We accidentally committed real user emails into test fixtures.
More than once.
Not because we didn’t know better—but because the system allowed it.
Why this keeps happening
If you’re working with real data pipelines, this is pretty easy to fall into:
someone copies production data “just for testing”
CSV fixtures get reused across environments
test data slowly drifts toward real data over time
everyone assumes someone else cleaned it
Nothing malicious—just normal workflow shortcuts.
What didn’t work
We tried the obvious things:
manual review
“be careful” reminders
catching it in PR comments
None of that held up.
If it makes it into a PR, it’s already too late.
What actually worked
We stopped treating this as a review problem and started treating it as a build-time failure.
Specifically:
scan for high-risk patterns (emails, tokens, etc.)
fail CI on detection
require explicit override if someone really needs to push
Once it breaks the build, people fix it immediately.
The bigger issue
The deeper problem isn’t just PII.
It’s that most systems don’t have a way to enforce or prove what data is flowing through them.
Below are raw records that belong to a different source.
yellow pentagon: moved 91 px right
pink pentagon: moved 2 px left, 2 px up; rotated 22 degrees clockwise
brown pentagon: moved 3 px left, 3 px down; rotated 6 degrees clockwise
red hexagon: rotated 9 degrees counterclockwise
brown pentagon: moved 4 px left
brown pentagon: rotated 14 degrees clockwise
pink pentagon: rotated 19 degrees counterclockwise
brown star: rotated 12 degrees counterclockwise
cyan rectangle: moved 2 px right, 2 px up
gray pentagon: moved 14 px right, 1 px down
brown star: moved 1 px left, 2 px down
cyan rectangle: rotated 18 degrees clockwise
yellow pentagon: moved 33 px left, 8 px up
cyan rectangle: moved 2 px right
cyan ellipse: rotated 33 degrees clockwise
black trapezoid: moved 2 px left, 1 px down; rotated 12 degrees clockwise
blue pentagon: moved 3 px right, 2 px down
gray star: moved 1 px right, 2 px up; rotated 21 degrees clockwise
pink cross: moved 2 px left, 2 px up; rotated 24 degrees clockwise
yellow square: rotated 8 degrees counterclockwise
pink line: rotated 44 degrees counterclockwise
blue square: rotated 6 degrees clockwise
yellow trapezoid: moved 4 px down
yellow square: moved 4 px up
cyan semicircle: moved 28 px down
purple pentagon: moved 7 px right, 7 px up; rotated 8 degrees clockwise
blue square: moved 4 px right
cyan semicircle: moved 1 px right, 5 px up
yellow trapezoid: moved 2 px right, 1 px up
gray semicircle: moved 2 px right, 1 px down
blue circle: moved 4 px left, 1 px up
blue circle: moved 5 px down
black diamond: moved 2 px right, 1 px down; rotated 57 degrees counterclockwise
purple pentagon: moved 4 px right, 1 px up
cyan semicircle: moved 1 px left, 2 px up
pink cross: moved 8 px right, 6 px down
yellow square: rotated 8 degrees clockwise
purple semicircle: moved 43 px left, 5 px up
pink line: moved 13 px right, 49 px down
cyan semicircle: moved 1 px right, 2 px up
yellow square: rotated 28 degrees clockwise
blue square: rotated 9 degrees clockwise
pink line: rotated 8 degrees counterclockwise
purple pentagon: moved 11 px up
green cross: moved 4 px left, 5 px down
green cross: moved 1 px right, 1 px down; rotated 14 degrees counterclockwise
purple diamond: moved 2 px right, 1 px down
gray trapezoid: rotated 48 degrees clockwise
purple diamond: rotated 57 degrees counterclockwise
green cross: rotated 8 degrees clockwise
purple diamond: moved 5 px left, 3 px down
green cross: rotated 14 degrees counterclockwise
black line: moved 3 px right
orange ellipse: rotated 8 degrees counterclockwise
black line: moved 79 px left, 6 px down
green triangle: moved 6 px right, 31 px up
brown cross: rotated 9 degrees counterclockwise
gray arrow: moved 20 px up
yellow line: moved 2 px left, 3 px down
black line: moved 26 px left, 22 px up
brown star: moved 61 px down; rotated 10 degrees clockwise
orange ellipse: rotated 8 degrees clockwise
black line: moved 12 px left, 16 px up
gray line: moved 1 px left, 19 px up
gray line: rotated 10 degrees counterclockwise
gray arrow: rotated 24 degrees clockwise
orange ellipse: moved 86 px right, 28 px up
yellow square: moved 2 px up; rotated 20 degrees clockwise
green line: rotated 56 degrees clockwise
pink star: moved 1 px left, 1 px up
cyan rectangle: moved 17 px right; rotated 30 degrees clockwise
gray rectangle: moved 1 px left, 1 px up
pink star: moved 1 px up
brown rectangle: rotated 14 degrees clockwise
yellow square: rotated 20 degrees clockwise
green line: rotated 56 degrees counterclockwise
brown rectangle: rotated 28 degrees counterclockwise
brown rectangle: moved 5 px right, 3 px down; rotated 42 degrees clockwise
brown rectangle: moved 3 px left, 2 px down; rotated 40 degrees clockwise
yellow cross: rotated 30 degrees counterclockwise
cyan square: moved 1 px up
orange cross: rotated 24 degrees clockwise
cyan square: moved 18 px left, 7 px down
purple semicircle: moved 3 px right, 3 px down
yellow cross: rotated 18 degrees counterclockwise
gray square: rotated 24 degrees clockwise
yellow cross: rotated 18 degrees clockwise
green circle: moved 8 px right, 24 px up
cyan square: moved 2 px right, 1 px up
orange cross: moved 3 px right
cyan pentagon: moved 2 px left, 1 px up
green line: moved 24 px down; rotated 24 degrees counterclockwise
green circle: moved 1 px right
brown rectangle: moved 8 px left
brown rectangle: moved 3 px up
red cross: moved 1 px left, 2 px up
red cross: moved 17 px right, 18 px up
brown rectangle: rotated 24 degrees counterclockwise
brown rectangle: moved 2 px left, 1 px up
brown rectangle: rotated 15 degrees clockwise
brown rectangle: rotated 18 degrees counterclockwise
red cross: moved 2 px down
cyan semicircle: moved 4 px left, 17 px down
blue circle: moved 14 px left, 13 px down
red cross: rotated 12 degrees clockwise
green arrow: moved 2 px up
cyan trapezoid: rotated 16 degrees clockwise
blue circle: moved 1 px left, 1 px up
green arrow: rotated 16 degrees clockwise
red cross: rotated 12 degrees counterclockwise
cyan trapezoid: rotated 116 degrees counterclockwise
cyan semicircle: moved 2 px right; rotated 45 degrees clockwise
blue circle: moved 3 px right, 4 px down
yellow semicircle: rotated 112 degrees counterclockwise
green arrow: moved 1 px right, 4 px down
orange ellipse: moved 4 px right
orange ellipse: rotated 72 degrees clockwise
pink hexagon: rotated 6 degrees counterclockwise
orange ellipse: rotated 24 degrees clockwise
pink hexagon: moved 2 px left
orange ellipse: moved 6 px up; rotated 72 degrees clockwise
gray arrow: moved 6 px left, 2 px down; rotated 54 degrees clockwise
This shows up in a lot of places:
test data
training data
AI inputs/outputs
downstream systems
PII leakage is just one visible symptom.
What we ended up doing
We built a small local CLI to enforce this:
deterministic pattern matching
no network calls
exits non-zero on high-risk findings
Runs locally and in CI so nothing slips through.
Top comments (1)
One pattern we saw: even after cleaning things up once, PII tends to creep back in over time.
Usually through “just this one test” or copying real payloads under pressure.
Feels less like a one-time fix and more like something that needs continuous enforcement.